In granting summary judgment against Eaglin and denying her a jury trial, the court ruled that "the statements — even if offensive — were either not made by someone with authority to terminate Eaglin's employment, were not proximate in time to her firing, or were not related to the termination decision.” Thus they were not sufficient to serve as direct evidence of discriminatory intent and were mere “stray remarks.” (Some of these issues were in dispute but the court determined them to be so.)
This does not mean that they are no evidence at all, but that the Plaintiff employee then must set forth what the court terms as “substantial evidence” that the Defendant’s stated reason for termination was a pretext for discrimination. The Court parced the evidence item by item and held that each piece of evidence was insufficient to establish sufficient discriminatory intent to overcome what is becoming an increasingly high threshold to prove pretext in the Fifth Circuit.
When you read the opinion, you will note that the court appears to weigh some of the evidence (something that, at least in theory, is to be left to a jury) and it examines each piece of evidence in isolation, rather than as a part of a larger whole story of the case. This methodology is increasingly used by conservative courts to prevent discrimination cases from ever reaching a jury.
Don’t get me wrong. I have no idea whether the plaintiff in this case deserves to win at trial. As discrimination cases go, this may not be the strongest case ever filed - I don’t know. But that isn’t the point. The point is that there will never be a trial. The point is that federal courts are increasingly weighing the evidence and substituting their judgment for that of a jury. This is especially true in cases involving claims of employment discrimination and harassment.

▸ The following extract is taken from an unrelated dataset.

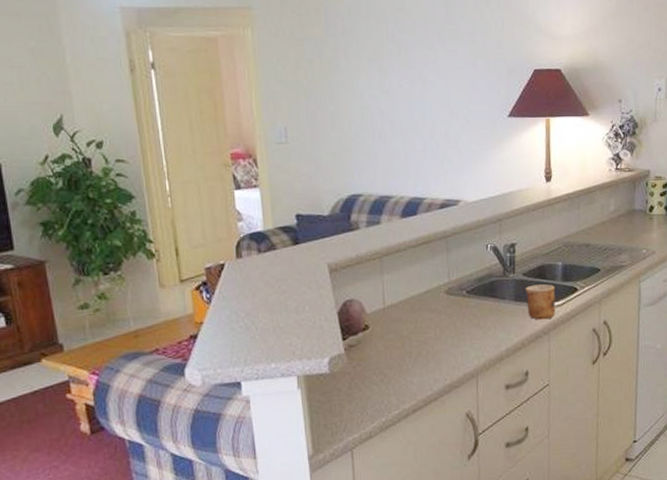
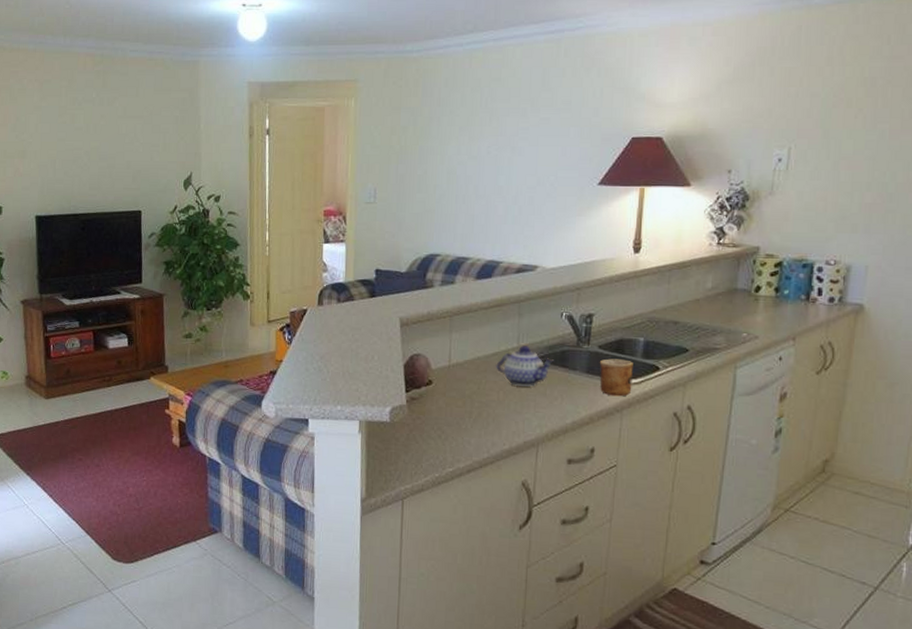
teapot: none [430,279,485,321] -> present [496,344,555,387]

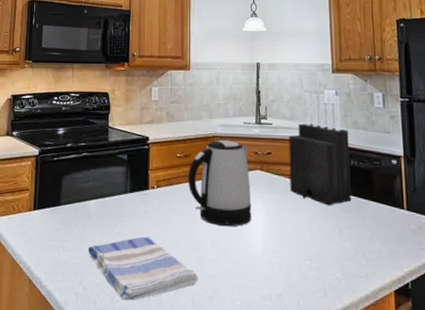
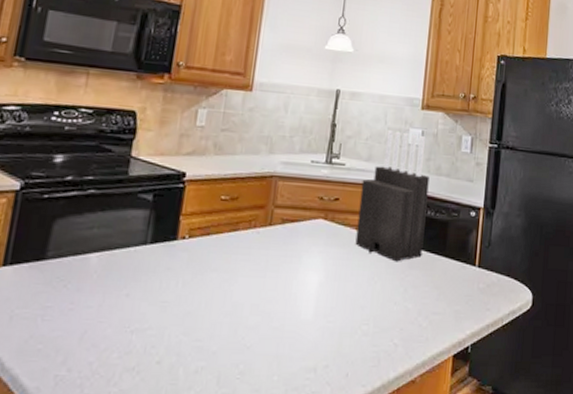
dish towel: present [87,236,198,301] -> none [79,300,229,383]
kettle: present [187,140,252,227] -> none [231,180,313,287]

Juries are meant to be the conscious of the community. Jury trials are the purest form of democracy in action. They act as a pressure relief valve of sorts for society and allow the people to have a say in determining what is acceptable behavior and what is not. By preventing the vast majority of discrimination cases from ever getting to a jury, the courts are effectively plugging up society’s pressure relief valve. And eventually, if things continue down this road, that pressure is likely to blow up.
And now I am off to yet another judicial luncheon where we lawyers will eat our chicken dinners and dutifully nod our heads while judges and bar leaders speak at the podium and lament the vanishing civil jury trial in America and what a shame that is.